Obamas unveil design of presidential center
CHICAGO — Former first couple Barack and Michelle Obama on Wednesday offered the first look at the design of the planned Obama Presidential Center in Chicago’s Jackson Park — a campus of three buildings highlighted by an eye-catching museum, whose height and splaying walls would make a bold architectural statement.
The museum, which will house exhibition space as well as education and meeting rooms, will be the tallest of the three structures, will be clad in a light-colored stone and will serve as a “lantern” for the complex, though a news release did not specify its height.
To its south would be the forum, which will house an auditorium, restaurant and public garden, and the library, which will contain a trove of documents, emails, photos and artifacts from Obama’s eight years in office.
Pathways will allow visitors to walk from the park to landscaped roofs above the library and forum, which would each be one-story tall.
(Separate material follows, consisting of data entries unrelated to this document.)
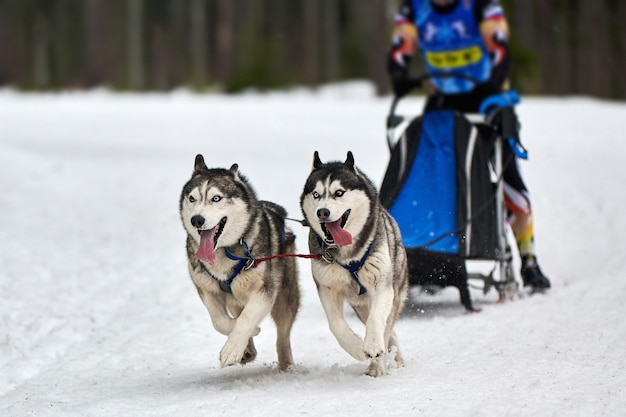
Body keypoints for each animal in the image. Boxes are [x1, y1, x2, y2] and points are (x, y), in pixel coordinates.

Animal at [178, 154, 300, 368]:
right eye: (192, 198)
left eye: (216, 198)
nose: (197, 220)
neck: (224, 251)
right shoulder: (206, 288)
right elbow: (220, 321)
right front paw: (246, 337)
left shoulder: (264, 290)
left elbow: (246, 318)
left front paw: (232, 349)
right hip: (236, 298)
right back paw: (248, 349)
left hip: (285, 297)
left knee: (283, 334)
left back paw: (286, 365)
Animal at [298, 151, 408, 376]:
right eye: (316, 194)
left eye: (339, 192)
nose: (322, 212)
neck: (348, 256)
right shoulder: (327, 287)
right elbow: (336, 325)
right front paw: (357, 348)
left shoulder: (382, 286)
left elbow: (377, 321)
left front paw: (372, 346)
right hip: (360, 307)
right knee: (390, 333)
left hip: (393, 293)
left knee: (386, 328)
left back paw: (382, 364)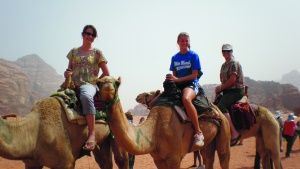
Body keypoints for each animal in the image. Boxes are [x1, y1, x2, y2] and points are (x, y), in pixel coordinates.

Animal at [96, 76, 232, 169]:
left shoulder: (175, 157)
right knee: (208, 157)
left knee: (223, 155)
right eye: (98, 83)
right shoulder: (158, 159)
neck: (155, 130)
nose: (108, 87)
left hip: (225, 127)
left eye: (117, 83)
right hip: (209, 140)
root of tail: (216, 109)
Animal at [137, 90, 282, 168]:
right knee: (264, 153)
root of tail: (271, 114)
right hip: (260, 134)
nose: (137, 96)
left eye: (148, 94)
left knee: (274, 154)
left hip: (270, 126)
From the roofs, there will be views of Lake Michigan, the Jackson Park lagoon and an outdoor plaza that would connect the three buildings.
The existing athletic field and track will be moved just south, according to the renderings.
The Obama Foundation, the nonprofit in charge of building the center, is touting the building as “a working center for civic engagement and a place to inspire people and communities to create change.”
Initial reaction from one park advocacy organization was positive. “It incorporates the best of the outdoors and the best of the indoors,” said Louise McCurry, president of the Jackson Park Advisory Council. “There’s lots of green space, lots of grass and room for kids to run and to play.”